**List of tasks**
1) In the Epping Forest thread, repeat the passage beginning at the words "Rangers differ - some" and stopping after "chance you take.", swapping "National Trust" for "Woodland Trust".
2) In the Epping Forest thread, why did the first poster think it was fine to stay overnight at the spot under the tree? Answer in one to three sentences.

**Text excerpt**

════════════════

# Beware Epping Forest!!!



## msaerfen (Sep 25, 2011)

Hi everyone, I'm new to the forum and I thought I'd just share with you what just happened to me. My partner and I decided to try Epping Forest for the first time yesterday. We parked up, read the bylaws, went for a stroll and found a lovely little spot off a small road through the forest. At the end of the road was a big car park but further in it was flat, peaceful and quiet. We looked for no camping signs and found none. The spot was ok. Not as quiet as we thought, quite a few cars were about at around midnight,dont know what they were doing, didnt look!!
Any way this morning theres a sharp knock on the door and its a forest copper or whatever they are called, he says we cant park overnight. I said we looked for signs and there are none. He says'well we cant put signs everywhere, but there are by-law notices around'. I told him I'd read those as well and that it doesnt say it there either. Now he's stroppy cos I'm answering him, so he says well now you are told, no parking in a carpark a hour after sunset. Apparently this little piece of ground is a carpark. There is another proper carpark just up from here. This is a patch of earth under a big tree. So people, just because it doesnt say you cant camp here it obviously doesnt mean you can so if you are here be careful. I,m just grateful he knocked this morning and not last night when I was in my jamas!!


----------



## caspar (Sep 25, 2011)

Was it Forestry Commission - they have byelaws, not always shown, but which cover all their land? 

Rangers differ - some let you stay happily, others are jobsworths - trial and error I'm afraid!


----------



## Bernard Jones (Sep 25, 2011)

Yeah, National Trust have a similar restriction on overnight camping.  I expect they all do. But I have parked overnight on National Trust land and never been bothered.  Its a chance you take.


----------



## msaerfen (Sep 25, 2011)

════════════════

**Records**
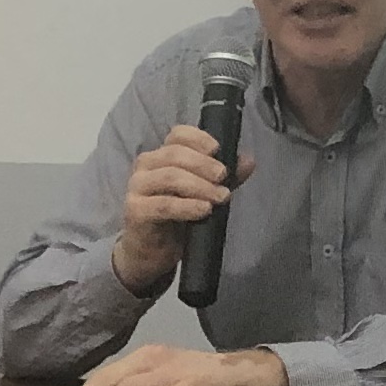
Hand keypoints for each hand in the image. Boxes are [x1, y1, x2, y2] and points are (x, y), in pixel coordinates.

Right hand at [110, 123, 252, 295]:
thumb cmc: (176, 217)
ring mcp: (138, 187)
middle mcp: (146, 165)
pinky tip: (204, 210)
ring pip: (170, 177)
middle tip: (224, 177)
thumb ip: (224, 177)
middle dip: (204, 164)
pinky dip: (187, 206)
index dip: (198, 138)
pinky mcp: (136, 210)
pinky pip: (164, 204)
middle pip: (175, 154)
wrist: (151, 251)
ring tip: (221, 197)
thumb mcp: (203, 193)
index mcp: (161, 155)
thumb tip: (248, 161)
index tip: (217, 149)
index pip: (177, 135)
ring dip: (200, 186)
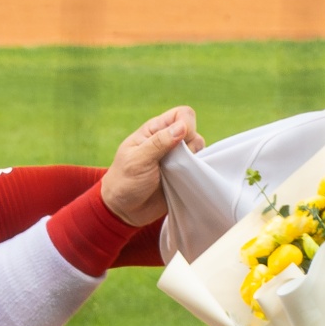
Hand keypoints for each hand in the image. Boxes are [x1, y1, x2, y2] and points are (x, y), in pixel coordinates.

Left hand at [98, 106, 201, 224]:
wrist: (124, 211)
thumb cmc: (125, 181)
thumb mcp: (138, 160)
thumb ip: (159, 142)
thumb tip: (182, 126)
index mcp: (155, 130)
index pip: (182, 114)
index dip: (186, 124)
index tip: (179, 142)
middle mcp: (168, 141)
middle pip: (194, 131)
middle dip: (190, 146)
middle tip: (173, 162)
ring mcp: (177, 158)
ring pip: (199, 149)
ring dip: (194, 160)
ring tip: (176, 174)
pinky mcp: (183, 175)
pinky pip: (199, 167)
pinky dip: (197, 172)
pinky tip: (184, 180)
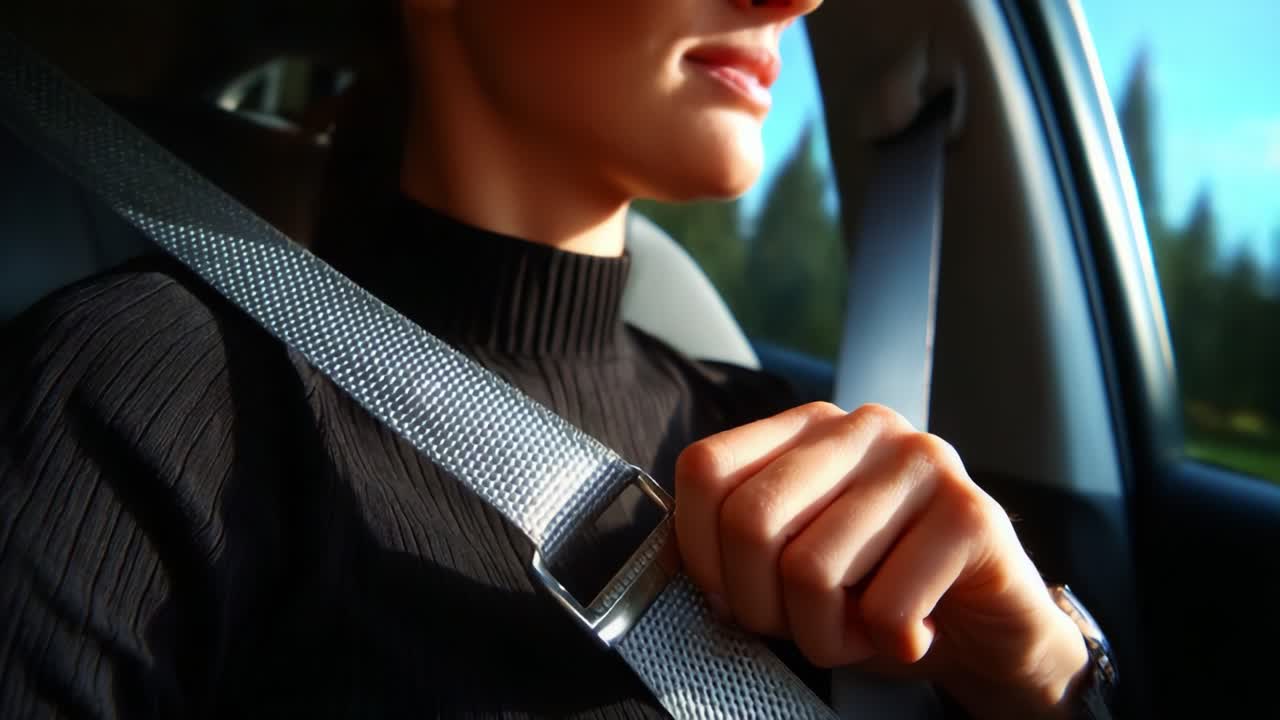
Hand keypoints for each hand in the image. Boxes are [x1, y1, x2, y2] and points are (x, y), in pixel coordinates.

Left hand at [674, 402, 1089, 719]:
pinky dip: (887, 645)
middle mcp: (863, 428)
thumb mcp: (791, 566)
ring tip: (861, 631)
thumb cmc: (879, 597)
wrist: (992, 632)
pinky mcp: (972, 514)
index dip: (700, 552)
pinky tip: (913, 634)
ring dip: (826, 636)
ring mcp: (922, 462)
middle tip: (801, 627)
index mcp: (807, 427)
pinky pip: (885, 606)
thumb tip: (681, 567)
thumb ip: (740, 545)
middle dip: (760, 605)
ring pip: (812, 570)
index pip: (706, 469)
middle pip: (751, 519)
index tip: (730, 597)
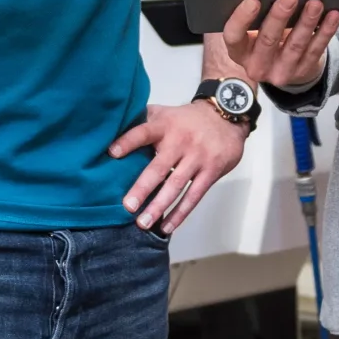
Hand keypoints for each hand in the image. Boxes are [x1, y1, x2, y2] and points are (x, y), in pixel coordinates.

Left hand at [111, 101, 248, 233]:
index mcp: (165, 126)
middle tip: (128, 206)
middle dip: (143, 188)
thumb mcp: (166, 112)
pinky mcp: (211, 171)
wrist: (226, 116)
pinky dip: (180, 213)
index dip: (128, 141)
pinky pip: (194, 196)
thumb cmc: (188, 119)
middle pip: (159, 167)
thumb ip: (144, 119)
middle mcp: (180, 142)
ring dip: (159, 206)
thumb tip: (114, 127)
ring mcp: (197, 158)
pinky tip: (167, 226)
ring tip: (143, 223)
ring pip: (176, 185)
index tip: (112, 153)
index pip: (143, 132)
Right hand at [219, 0, 338, 91]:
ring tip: (315, 4)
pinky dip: (325, 31)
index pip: (234, 36)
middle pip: (267, 40)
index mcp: (239, 51)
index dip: (241, 19)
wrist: (282, 66)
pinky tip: (331, 16)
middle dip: (279, 16)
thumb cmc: (263, 38)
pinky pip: (316, 50)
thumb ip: (255, 15)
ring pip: (295, 45)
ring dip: (306, 22)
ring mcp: (281, 71)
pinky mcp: (303, 70)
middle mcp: (257, 65)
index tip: (253, 0)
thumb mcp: (251, 32)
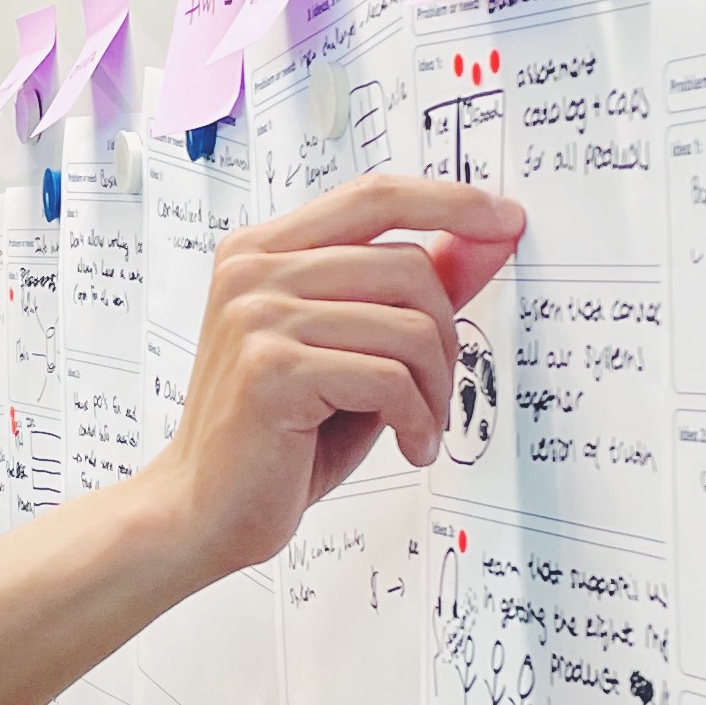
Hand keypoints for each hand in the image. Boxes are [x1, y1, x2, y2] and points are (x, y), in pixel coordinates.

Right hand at [153, 172, 524, 578]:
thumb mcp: (351, 349)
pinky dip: (416, 419)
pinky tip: (407, 445)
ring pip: (409, 326)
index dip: (448, 202)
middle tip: (437, 391)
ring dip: (435, 388)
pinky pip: (389, 379)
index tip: (503, 220)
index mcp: (264, 250)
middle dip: (447, 337)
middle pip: (408, 265)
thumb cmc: (277, 434)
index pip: (374, 197)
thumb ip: (403, 292)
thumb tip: (481, 239)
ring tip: (419, 424)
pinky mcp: (270, 369)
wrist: (202, 507)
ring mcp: (257, 316)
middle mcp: (254, 270)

════════════════

**Answers per task**
1)
Rangers differ - some let you stay happily, others are jobsworths - trial and error I'm afraid!


----------



## Bernard Jones (Sep 25, 2011)

Yeah, Woodland Trust have a similar restriction on overnight camping.  I expect they all do. But I have parked overnight on Woodland Trust land and never been bothered.  Its a chance you take.

2) The poster and their partner had read the bylaws and found that the by-law notices didn't forbid it. They had also looked for no-camping signs and found none.